Gather details of your existing mortgages

Your portfolio mortgage lender will require information on all your current buy-to-let mortgages, including rates, remaining terms, and balances. Providing these details allows them to assess your portfolio Loan-to-Value (LTV) and determine your eligibility.


Put together your business plan

Include information on your current and anticipated rental income to assist your lender in evaluating your Interest Cover Ratio (ICR). The ICR is the expected rental income percentage compared to your mortgage interest payments. Lenders typically look for an ICR between approximately 125% and 145% to ensure your ability to cover repayments.
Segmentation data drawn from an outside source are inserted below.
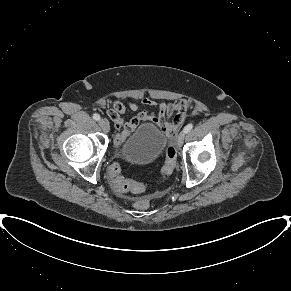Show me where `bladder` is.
Segmentation results:
<instances>
[{"label":"bladder","instance_id":"31cf9c89","mask_svg":"<svg viewBox=\"0 0 291 291\" xmlns=\"http://www.w3.org/2000/svg\"><path fill=\"white\" fill-rule=\"evenodd\" d=\"M167 144L163 131L153 124L144 123L118 147L117 154L130 164L145 165L157 160Z\"/></svg>","mask_w":291,"mask_h":291}]
</instances>
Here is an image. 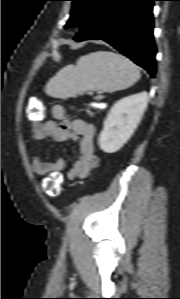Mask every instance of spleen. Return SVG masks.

Identify to best fit lenders

Consider various factors like costs, terms, and flexibility when choosing a buy-to-let portfolio mortgage. Your broker will assist in identifying the best deals and selecting the most suitable lender for your needs.


Advantages and disadvantages to portfolio mortgages

Owning four or more rental properties doesn’t necessitate a portfolio mortgage, so discuss its pros and cons with your broker beforehand.



  1. Simplified Payments: With a portfolio mortgage, you make a single monthly payment to one lender, streamlining management for multiple properties.
  2. Flexibility: Grouping mortgages allows flexibility in pooling equity and enhancing borrowing power. Offset underperforming properties against successful ones.
  3. Tax Savings: Opting for a portfolio mortgage may offer tax efficiencies, potentially saving money and enhancing cost-effectiveness.



  1. Limited Lender Options: Portfolio mortgages may have fewer lender choices, reducing your options.
  2. Higher Rates and Fees: While tax savings may offset higher rates, it’s essential to evaluate the overall financial impact.
  3. Concentration Risk: Relying on one lender and payment method poses a risk if issues arise or unfavorable terms are introduced.
  4. Inflexibility: Selling a property from the portfolio can affect overall Loan-to-Value (LTV) and impose restrictions on your actions.